* ABOUT THIS TASK: Could you repeat the records shown below exactly as written?

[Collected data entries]
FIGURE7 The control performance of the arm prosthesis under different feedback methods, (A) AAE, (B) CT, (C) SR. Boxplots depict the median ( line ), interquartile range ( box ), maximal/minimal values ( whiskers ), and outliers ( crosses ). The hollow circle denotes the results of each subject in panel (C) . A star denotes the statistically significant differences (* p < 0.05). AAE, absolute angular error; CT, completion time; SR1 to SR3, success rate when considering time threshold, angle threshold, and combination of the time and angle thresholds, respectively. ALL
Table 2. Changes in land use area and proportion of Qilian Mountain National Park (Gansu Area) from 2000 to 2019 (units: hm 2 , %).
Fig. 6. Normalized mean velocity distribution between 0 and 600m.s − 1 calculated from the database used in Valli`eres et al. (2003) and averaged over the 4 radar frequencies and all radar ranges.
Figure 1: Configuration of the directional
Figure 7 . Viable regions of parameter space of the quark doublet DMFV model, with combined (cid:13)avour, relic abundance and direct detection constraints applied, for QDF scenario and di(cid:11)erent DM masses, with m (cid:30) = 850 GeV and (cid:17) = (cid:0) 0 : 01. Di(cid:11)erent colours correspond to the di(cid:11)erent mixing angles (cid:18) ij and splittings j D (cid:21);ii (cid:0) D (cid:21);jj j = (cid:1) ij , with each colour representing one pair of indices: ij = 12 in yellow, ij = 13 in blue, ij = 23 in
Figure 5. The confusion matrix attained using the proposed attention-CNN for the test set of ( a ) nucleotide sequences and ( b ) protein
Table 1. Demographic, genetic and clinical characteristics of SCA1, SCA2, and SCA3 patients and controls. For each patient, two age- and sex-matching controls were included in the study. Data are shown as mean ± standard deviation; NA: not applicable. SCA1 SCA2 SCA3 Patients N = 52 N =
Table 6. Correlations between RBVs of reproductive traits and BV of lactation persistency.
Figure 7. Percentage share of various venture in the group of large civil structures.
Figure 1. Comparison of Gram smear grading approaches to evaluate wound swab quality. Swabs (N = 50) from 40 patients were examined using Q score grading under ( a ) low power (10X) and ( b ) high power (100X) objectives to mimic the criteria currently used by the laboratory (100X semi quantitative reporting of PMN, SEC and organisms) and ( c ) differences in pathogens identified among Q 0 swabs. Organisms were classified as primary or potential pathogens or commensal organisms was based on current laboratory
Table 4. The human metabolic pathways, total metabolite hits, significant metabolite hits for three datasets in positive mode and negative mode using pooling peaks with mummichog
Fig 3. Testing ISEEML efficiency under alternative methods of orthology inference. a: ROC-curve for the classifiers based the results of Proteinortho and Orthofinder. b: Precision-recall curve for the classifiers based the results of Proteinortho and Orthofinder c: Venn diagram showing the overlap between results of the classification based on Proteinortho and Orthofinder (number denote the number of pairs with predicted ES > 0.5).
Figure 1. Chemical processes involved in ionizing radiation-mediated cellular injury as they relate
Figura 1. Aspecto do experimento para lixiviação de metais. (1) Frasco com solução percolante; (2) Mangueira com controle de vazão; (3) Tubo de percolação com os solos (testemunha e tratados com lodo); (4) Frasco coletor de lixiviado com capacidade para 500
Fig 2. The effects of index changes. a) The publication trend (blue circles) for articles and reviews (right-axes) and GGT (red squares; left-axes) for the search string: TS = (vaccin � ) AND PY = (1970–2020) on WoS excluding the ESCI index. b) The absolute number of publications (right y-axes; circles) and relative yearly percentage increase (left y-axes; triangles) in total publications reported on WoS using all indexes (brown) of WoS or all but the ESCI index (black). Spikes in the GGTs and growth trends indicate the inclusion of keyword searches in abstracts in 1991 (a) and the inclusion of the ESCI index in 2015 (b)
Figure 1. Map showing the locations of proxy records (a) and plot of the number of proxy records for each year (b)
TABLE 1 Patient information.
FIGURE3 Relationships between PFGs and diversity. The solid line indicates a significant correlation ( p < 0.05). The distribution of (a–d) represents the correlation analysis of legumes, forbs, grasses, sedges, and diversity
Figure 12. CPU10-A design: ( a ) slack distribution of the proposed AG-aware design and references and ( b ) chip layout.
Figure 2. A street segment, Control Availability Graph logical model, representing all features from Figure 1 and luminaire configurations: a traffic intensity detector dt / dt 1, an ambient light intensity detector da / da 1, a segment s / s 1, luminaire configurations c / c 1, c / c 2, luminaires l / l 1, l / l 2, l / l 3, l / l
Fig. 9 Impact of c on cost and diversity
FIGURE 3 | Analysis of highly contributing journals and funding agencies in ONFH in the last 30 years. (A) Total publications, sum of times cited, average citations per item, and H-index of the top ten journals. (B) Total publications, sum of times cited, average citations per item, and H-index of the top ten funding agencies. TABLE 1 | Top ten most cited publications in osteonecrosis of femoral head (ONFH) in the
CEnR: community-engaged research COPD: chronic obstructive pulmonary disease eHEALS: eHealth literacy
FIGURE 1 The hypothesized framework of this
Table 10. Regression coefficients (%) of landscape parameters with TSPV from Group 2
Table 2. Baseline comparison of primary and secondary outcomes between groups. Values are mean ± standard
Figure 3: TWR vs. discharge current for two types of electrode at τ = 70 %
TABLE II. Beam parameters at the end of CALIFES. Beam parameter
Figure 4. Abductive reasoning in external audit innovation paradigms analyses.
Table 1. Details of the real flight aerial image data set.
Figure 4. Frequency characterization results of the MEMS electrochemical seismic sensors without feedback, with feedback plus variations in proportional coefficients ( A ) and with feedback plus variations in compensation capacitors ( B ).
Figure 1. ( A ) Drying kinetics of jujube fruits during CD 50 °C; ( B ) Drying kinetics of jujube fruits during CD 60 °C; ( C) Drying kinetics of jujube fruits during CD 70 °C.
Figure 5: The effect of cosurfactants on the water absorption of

* SOLUTION BELOW:
FIGURE7 The control performance of the arm prosthesis under different feedback methods, (A) AAE, (B) CT, (C) SR. Boxplots depict the median ( line ), interquartile range ( box ), maximal/minimal values ( whiskers ), and outliers ( crosses ). The hollow circle denotes the results of each subject in panel (C) . A star denotes the statistically significant differences (* p < 0.05). AAE, absolute angular error; CT, completion time; SR1 to SR3, success rate when considering time threshold, angle threshold, and combination of the time and angle thresholds, respectively. ALL
Table 2. Changes in land use area and proportion of Qilian Mountain National Park (Gansu Area) from 2000 to 2019 (units: hm 2 , %).
Fig. 6. Normalized mean velocity distribution between 0 and 600m.s − 1 calculated from the database used in Valli`eres et al. (2003) and averaged over the 4 radar frequencies and all radar ranges.
Figure 1: Configuration of the directional
Figure 7 . Viable regions of parameter space of the quark doublet DMFV model, with combined (cid:13)avour, relic abundance and direct detection constraints applied, for QDF scenario and di(cid:11)erent DM masses, with m (cid:30) = 850 GeV and (cid:17) = (cid:0) 0 : 01. Di(cid:11)erent colours correspond to the di(cid:11)erent mixing angles (cid:18) ij and splittings j D (cid:21);ii (cid:0) D (cid:21);jj j = (cid:1) ij , with each colour representing one pair of indices: ij = 12 in yellow, ij = 13 in blue, ij = 23 in
Figure 5. The confusion matrix attained using the proposed attention-CNN for the test set of ( a ) nucleotide sequences and ( b ) protein
Table 1. Demographic, genetic and clinical characteristics of SCA1, SCA2, and SCA3 patients and controls. For each patient, two age- and sex-matching controls were included in the study. Data are shown as mean ± standard deviation; NA: not applicable. SCA1 SCA2 SCA3 Patients N = 52 N =
Table 6. Correlations between RBVs of reproductive traits and BV of lactation persistency.
Figure 7. Percentage share of various venture in the group of large civil structures.
Figure 1. Comparison of Gram smear grading approaches to evaluate wound swab quality. Swabs (N = 50) from 40 patients were examined using Q score grading under ( a ) low power (10X) and ( b ) high power (100X) objectives to mimic the criteria currently used by the laboratory (100X semi quantitative reporting of PMN, SEC and organisms) and ( c ) differences in pathogens identified among Q 0 swabs. Organisms were classified as primary or potential pathogens or commensal organisms was based on current laboratory
Table 4. The human metabolic pathways, total metabolite hits, significant metabolite hits for three datasets in positive mode and negative mode using pooling peaks with mummichog
Fig 3. Testing ISEEML efficiency under alternative methods of orthology inference. a: ROC-curve for the classifiers based the results of Proteinortho and Orthofinder. b: Precision-recall curve for the classifiers based the results of Proteinortho and Orthofinder c: Venn diagram showing the overlap between results of the classification based on Proteinortho and Orthofinder (number denote the number of pairs with predicted ES > 0.5).
Figure 1. Chemical processes involved in ionizing radiation-mediated cellular injury as they relate
Figura 1. Aspecto do experimento para lixiviação de metais. (1) Frasco com solução percolante; (2) Mangueira com controle de vazão; (3) Tubo de percolação com os solos (testemunha e tratados com lodo); (4) Frasco coletor de lixiviado com capacidade para 500
Fig 2. The effects of index changes. a) The publication trend (blue circles) for articles and reviews (right-axes) and GGT (red squares; left-axes) for the search string: TS = (vaccin � ) AND PY = (1970–2020) on WoS excluding the ESCI index. b) The absolute number of publications (right y-axes; circles) and relative yearly percentage increase (left y-axes; triangles) in total publications reported on WoS using all indexes (brown) of WoS or all but the ESCI index (black). Spikes in the GGTs and growth trends indicate the inclusion of keyword searches in abstracts in 1991 (a) and the inclusion of the ESCI index in 2015 (b)
Figure 1. Map showing the locations of proxy records (a) and plot of the number of proxy records for each year (b)
TABLE 1 Patient information.
FIGURE3 Relationships between PFGs and diversity. The solid line indicates a significant correlation ( p < 0.05). The distribution of (a–d) represents the correlation analysis of legumes, forbs, grasses, sedges, and diversity
Figure 12. CPU10-A design: ( a ) slack distribution of the proposed AG-aware design and references and ( b ) chip layout.
Figure 2. A street segment, Control Availability Graph logical model, representing all features from Figure 1 and luminaire configurations: a traffic intensity detector dt / dt 1, an ambient light intensity detector da / da 1, a segment s / s 1, luminaire configurations c / c 1, c / c 2, luminaires l / l 1, l / l 2, l / l 3, l / l
Fig. 9 Impact of c on cost and diversity
FIGURE 3 | Analysis of highly contributing journals and funding agencies in ONFH in the last 30 years. (A) Total publications, sum of times cited, average citations per item, and H-index of the top ten journals. (B) Total publications, sum of times cited, average citations per item, and H-index of the top ten funding agencies. TABLE 1 | Top ten most cited publications in osteonecrosis of femoral head (ONFH) in the
CEnR: community-engaged research COPD: chronic obstructive pulmonary disease eHEALS: eHealth literacy
FIGURE 1 The hypothesized framework of this
Table 10. Regression coefficients (%) of landscape parameters with TSPV from Group 2
Table 2. Baseline comparison of primary and secondary outcomes between groups. Values are mean ± standard
Figure 3: TWR vs. discharge current for two types of electrode at τ = 70 %
TABLE II. Beam parameters at the end of CALIFES. Beam parameter
Figure 4. Abductive reasoning in external audit innovation paradigms analyses.
Table 1. Details of the real flight aerial image data set.
Figure 4. Frequency characterization results of the MEMS electrochemical seismic sensors without feedback, with feedback plus variations in proportional coefficients ( A ) and with feedback plus variations in compensation capacitors ( B ).
Figure 1. ( A ) Drying kinetics of jujube fruits during CD 50 °C; ( B ) Drying kinetics of jujube fruits during CD 60 °C; ( C) Drying kinetics of jujube fruits during CD 70 °C.
Figure 5: The effect of cosurfactants on the water absorption of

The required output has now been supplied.